More to come, i still haven't finished uploading greendragon's and joker's.........


----------



## leveldrummer (May 27, 2005)

what is that fish in the very first picture, that is just stunning.


----------



## goodie (Sep 2, 2005)

Seventh down. Juvenile Duboisi? The middle one looks kinda greenish, just didnt know if it was something else. Might be from the flash.


----------



## Osiris (Jan 18, 2005)

I'll double check on that one Leveldrummer........

Goodie, yea flash washed out alot of good pics, can't wait for the new cam with remote flash...


----------



## fishboy (Feb 26, 2005)

nice shell dwelers, what kind are those? Do they breed easily?
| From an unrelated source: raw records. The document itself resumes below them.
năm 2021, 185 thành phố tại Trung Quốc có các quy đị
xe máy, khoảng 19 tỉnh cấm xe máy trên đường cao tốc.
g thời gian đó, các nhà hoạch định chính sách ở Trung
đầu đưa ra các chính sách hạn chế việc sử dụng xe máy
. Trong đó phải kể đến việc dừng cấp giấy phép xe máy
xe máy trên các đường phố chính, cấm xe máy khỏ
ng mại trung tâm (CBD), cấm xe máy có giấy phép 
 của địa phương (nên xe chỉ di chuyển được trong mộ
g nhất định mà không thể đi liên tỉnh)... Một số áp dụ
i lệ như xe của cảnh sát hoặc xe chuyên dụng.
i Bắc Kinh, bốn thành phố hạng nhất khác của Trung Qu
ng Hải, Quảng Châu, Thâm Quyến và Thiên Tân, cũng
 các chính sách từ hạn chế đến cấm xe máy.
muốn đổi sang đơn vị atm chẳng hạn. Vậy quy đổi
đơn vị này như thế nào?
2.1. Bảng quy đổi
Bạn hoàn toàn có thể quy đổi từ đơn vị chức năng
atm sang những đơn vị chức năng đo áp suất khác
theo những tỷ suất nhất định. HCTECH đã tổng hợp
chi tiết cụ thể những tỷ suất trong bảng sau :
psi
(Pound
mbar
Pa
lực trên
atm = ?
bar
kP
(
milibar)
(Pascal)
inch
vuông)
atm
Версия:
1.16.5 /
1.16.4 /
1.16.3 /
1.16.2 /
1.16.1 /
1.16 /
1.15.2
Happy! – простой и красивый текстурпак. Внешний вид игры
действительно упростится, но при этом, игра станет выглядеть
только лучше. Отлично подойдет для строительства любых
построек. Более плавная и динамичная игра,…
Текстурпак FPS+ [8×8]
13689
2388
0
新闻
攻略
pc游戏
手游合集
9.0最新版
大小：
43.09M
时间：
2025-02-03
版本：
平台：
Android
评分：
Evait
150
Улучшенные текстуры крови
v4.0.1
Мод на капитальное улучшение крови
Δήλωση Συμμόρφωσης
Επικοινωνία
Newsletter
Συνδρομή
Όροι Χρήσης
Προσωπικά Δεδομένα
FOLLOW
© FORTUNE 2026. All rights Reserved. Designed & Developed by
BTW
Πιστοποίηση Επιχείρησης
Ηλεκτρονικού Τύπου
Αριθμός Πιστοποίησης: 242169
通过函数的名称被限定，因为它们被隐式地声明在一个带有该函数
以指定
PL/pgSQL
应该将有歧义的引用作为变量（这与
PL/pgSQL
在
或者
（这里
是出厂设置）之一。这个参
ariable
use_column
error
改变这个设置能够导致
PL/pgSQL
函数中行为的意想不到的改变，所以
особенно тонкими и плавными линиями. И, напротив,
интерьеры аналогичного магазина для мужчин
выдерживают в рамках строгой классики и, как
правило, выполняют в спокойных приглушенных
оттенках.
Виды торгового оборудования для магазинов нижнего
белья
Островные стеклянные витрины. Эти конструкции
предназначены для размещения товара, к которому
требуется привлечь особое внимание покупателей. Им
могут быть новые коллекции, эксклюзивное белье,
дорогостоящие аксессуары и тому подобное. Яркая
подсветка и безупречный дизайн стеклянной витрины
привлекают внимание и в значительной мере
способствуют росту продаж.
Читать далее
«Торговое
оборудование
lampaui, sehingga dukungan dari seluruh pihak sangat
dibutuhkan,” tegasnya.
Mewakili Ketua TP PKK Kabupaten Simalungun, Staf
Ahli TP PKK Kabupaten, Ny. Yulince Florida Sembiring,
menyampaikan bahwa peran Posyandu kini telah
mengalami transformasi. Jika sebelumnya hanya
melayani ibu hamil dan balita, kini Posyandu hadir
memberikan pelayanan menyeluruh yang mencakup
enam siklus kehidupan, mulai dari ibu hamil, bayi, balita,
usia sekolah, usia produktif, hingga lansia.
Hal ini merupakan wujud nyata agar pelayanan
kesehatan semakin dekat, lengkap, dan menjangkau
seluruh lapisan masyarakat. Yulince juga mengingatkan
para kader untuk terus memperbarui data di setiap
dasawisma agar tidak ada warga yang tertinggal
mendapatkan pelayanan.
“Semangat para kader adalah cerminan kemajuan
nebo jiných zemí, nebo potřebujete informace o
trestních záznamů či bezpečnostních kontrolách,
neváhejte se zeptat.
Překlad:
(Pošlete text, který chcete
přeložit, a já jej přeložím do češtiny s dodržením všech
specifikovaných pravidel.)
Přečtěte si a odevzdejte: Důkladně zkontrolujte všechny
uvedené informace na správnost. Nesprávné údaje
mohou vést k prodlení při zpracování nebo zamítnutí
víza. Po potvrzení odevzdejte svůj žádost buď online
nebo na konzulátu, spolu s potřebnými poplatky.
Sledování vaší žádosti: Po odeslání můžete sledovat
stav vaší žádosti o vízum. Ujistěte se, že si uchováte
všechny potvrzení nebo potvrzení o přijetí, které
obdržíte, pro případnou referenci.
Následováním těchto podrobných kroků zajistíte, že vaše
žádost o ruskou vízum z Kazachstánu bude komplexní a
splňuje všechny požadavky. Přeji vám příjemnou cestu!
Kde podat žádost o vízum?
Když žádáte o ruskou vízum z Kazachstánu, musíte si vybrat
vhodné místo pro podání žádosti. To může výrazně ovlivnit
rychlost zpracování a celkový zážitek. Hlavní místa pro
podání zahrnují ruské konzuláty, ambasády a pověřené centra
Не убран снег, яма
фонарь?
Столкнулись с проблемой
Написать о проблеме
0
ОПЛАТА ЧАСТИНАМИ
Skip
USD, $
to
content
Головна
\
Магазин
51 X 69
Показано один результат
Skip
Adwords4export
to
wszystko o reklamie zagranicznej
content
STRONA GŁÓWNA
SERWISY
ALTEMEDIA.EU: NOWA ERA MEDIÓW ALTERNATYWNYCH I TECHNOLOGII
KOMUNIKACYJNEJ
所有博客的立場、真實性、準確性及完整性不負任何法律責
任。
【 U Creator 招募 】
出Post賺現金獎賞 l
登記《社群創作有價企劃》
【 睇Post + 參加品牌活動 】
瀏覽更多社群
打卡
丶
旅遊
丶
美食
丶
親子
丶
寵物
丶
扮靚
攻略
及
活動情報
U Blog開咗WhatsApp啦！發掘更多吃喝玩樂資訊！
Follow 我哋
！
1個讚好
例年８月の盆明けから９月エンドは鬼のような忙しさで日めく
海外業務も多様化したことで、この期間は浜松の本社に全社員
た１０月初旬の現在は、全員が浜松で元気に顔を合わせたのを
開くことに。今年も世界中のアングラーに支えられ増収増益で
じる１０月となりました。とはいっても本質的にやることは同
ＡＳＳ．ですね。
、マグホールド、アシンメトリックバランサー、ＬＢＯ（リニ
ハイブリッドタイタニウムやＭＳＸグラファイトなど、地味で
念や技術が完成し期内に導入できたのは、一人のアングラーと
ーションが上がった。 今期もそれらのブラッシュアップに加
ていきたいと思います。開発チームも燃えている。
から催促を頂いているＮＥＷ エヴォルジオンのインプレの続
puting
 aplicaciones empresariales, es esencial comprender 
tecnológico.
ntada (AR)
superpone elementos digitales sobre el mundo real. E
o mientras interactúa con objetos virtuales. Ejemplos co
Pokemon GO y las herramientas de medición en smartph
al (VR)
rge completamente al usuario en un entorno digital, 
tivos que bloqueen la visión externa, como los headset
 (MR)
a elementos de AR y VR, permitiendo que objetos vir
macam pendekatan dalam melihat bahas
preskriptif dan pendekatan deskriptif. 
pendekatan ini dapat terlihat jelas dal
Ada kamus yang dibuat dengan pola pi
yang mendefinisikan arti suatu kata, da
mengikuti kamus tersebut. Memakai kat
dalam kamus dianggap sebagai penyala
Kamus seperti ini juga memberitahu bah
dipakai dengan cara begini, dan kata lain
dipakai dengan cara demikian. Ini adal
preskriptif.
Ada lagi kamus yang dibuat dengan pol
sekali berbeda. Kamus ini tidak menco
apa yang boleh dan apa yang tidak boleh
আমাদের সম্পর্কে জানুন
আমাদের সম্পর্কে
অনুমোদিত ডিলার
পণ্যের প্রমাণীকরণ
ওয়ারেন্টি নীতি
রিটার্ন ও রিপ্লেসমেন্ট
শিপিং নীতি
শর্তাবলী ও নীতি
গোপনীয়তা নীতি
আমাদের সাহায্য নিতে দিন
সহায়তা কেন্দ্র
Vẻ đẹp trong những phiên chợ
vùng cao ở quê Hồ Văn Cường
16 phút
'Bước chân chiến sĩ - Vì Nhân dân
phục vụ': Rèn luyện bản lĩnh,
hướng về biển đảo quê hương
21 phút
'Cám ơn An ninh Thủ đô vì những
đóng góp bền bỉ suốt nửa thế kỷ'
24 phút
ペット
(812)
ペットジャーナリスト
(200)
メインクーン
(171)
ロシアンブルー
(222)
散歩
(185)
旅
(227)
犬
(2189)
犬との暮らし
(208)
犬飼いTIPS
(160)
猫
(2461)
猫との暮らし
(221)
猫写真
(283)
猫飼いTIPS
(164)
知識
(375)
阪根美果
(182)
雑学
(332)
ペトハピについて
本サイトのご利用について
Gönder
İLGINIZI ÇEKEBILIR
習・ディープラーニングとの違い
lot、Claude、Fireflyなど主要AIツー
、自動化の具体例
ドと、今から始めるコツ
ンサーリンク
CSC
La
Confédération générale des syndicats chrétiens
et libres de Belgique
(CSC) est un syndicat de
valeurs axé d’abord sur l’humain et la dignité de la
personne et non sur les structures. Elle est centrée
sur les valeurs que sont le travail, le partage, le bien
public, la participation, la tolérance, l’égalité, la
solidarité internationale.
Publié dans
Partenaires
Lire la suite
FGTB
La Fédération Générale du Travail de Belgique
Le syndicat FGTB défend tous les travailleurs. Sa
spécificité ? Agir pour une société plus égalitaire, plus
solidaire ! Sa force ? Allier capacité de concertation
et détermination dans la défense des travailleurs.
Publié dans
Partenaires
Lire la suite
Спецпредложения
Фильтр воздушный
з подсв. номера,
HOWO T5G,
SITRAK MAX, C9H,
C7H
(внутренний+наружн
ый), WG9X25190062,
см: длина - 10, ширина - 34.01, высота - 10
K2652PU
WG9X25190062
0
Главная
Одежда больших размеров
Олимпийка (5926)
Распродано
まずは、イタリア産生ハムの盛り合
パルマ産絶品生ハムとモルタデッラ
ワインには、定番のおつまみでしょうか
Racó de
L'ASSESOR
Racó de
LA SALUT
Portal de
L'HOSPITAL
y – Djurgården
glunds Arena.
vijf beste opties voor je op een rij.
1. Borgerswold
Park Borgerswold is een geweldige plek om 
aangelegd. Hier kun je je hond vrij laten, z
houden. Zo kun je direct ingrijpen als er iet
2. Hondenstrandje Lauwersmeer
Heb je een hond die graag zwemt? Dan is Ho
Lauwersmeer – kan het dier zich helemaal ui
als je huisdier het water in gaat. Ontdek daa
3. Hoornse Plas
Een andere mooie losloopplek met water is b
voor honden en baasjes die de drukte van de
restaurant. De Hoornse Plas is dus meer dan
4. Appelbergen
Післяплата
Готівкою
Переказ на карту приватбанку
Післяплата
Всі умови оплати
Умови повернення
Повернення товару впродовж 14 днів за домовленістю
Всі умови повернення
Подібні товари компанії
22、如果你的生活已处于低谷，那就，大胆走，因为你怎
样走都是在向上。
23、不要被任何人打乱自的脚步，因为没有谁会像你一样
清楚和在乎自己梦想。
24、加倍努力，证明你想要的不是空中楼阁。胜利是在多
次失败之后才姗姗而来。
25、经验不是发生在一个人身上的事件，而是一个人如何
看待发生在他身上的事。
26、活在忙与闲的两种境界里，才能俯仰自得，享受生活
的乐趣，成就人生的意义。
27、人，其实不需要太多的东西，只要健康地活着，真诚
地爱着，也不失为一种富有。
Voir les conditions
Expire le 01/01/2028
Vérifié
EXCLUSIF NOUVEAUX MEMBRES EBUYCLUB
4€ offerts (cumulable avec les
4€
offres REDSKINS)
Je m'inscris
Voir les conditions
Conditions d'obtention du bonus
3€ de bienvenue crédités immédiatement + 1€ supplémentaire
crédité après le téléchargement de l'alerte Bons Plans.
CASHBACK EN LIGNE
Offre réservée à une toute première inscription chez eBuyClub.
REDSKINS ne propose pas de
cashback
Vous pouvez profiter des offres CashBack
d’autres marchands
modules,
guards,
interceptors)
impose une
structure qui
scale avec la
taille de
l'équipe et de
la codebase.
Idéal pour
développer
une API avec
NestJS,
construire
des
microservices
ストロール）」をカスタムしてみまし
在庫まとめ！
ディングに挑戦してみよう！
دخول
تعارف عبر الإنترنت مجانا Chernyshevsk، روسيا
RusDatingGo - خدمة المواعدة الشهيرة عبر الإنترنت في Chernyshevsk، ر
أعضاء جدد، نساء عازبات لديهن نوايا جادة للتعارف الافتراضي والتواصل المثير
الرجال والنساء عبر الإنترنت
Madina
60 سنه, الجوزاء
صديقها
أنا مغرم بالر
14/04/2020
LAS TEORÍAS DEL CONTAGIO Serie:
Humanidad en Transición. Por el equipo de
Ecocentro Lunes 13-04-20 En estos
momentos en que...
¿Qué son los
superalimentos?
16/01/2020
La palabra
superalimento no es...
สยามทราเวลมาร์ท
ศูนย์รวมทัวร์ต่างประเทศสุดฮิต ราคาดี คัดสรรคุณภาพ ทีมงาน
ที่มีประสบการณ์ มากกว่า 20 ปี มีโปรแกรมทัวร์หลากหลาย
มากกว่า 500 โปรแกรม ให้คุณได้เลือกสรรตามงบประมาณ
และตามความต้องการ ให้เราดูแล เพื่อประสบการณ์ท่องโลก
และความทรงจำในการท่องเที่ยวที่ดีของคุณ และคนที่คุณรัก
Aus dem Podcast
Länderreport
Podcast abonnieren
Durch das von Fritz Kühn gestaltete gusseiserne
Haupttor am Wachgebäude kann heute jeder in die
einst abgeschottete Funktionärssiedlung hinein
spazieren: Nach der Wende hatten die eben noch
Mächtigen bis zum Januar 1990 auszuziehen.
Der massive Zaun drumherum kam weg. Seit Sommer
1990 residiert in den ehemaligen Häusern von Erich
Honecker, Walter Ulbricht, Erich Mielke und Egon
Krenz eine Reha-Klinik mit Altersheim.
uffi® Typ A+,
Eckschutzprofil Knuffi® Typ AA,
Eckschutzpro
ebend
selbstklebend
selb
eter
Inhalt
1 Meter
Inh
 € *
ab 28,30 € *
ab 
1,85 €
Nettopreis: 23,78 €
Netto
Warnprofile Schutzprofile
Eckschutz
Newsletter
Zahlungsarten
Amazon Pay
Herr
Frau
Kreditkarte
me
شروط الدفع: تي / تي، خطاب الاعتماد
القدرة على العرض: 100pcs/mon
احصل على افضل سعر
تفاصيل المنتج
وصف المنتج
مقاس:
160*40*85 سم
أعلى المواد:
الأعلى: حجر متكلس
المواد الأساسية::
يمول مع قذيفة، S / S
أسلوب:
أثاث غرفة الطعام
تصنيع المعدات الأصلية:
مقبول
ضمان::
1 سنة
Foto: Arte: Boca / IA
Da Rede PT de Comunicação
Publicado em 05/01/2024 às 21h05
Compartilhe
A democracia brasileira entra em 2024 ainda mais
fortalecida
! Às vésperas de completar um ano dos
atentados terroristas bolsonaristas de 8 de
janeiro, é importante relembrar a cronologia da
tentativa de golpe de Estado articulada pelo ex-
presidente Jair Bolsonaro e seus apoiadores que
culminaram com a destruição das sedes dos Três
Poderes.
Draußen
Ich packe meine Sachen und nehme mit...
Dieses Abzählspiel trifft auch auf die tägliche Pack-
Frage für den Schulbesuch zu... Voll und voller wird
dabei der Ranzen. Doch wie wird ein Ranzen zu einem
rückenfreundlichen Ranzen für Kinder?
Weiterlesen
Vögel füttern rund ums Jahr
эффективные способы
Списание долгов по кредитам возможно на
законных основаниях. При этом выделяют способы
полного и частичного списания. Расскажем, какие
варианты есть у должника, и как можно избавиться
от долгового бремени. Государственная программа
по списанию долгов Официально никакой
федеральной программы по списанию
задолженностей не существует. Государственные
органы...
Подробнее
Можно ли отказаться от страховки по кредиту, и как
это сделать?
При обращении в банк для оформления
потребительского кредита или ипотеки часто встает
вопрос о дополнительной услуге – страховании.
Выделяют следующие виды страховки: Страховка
I like joker's fish. Is that a Peacoc-k(stupid language fiter) Gudgeon under the sponge filter?


----------



## AshleytheGreat (Jul 24, 2005)

Those pictures are amazing! The shellies are so cute!


----------



## fishfreaks (Jan 19, 2005)

Great shots MP, thank's for sharing, they're all beautiful!


----------



## leveldrummer (May 27, 2005)

what the heck is that fish in the last picture??? looks so dang familiar..... just cant ..... put my finger on it....


----------



## lochness (Jan 10, 2006)

it's a wallaby
**************

those are awesome pics of cichlids!! - they were never my kinda fish but i began to appreciate them a few weeks ago when jimmy and i were trying to decide what kinda tank we were going to do - we opted for a community of sorts but i hope to own a cichlid tank one day


----------



## Georgia Peach (Sep 23, 2005)

awesome pics as usual!


----------



## Cichlid Man (Jan 19, 2005)

Cool! I love african pike charicans! I'm trying to get hold of one actually.


----------